You don't need them to have a reversing camera. Literally millions of cars over the past 2 decades have perfectly fine reversing cameras using the screen of a regular double-DIN deck (or fold out single-DIN deck).


I, too, felt you were being intentionally dense in this thread. We've just been talking past each other.

I don't see a meaningful distinction between a screen on a DIN unit and an integrated screen.

With Android Auto or the ios equivalent -- a hard requirement for most car buyers today -- a touchscreen is basically required.

Other "smart" features aren't required but I'm not surprised car companies want to try and extract value from in-car tech. It's got nothing to do with providing value to consumers.


> I don't see a meaningful distinction between a screen on a DIN unit and an integrated screen.

Someone questioned why a car needs two 12" touch screens.

To which you replied

> Backup cameras are an enormous safety improvement.

My entire point is, that there's zero relationship between having a backup camera, and needing a 12" touchscreen, or a touch screen of any kind.

If your backup camera needs a touch screen, you've already failed. The entire point is that it activates automatically and deactivates automatically.
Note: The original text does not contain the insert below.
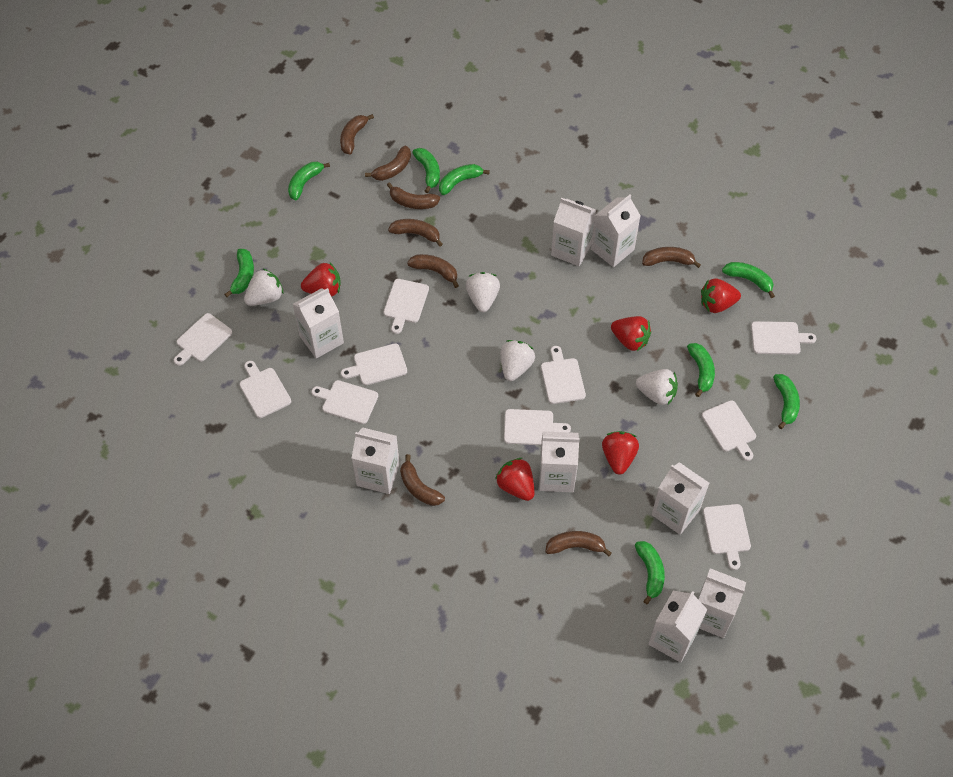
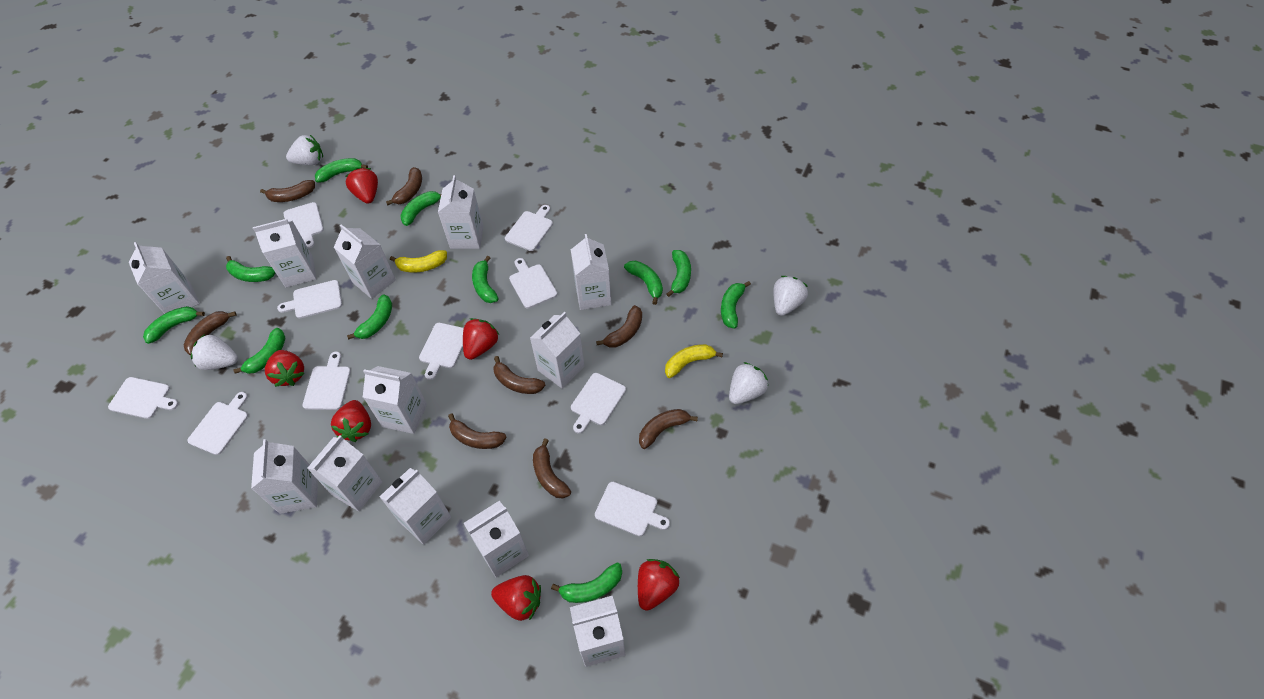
green banana: [225,249,254,297] [288,162,330,200] [412,148,440,193] [439,164,490,195] [635,541,665,604] [687,343,715,397] [722,262,775,298] [773,374,800,429] = 8 -> [143,306,205,344] [226,256,276,282] [233,328,285,374] [315,158,368,183] [347,294,392,339] [400,191,441,226] [472,256,499,303] [551,562,622,603] [624,261,663,305] [666,250,691,297] [721,281,751,329] = 11
red strawberry: [301,263,341,297] [495,458,535,501] [602,431,639,475] [611,316,651,351] [701,278,741,313] = 5 -> [265,350,305,387] [331,400,371,442] [346,168,378,204] [463,318,499,360] [491,575,541,621] [638,559,680,611] = 6
white carton: [293,288,344,358] [352,428,400,494] [539,431,580,492] [551,198,596,266] [591,195,641,267] [648,591,708,663] [652,462,709,535] [698,568,746,638] = 8 -> [129,242,200,314] [251,439,318,514] [253,219,317,288] [307,435,383,511] [334,224,396,299] [363,366,427,434] [380,468,451,545] [438,175,484,249] [463,501,529,577] [530,312,584,388] [570,596,625,667] [571,234,611,310] = 12
yellow banana: none = 0 -> [390,250,447,272] [665,344,723,378] = 2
They've been available for literally decades - Toyota had a production model with a reversing camera in the fucking 80s.

Nothing else you've said since is related to your claim "Backup cameras are an enormous safety improvement" and that claim is completely unrelated to OP's question about why a car needs not one but two 12" touch screens.


A few years ago it came out that one of the manufacturers (my hunch is Samsung but I don't remember the specifics) had their "smart" tvs aggressively try connecting to any and all networks it can find in range, if you didn't connect it to one.

I reluctantly bought an LG with webOS (least bad option available) a couple of years ago. For some reason they weren't content to let the TV menu/remote work with up/down/left/right buttons.

That's too fucking predictable, and anyone who's used a tv in the last 2 decades could use it....

Let's give it a fucking nipple, just like those horrific fucking IBM/Lenovo laptops.

Then of course it also tries to "help" by detecting HDR content and change view mode... while something is playing.... which makes the screen go black for several seconds.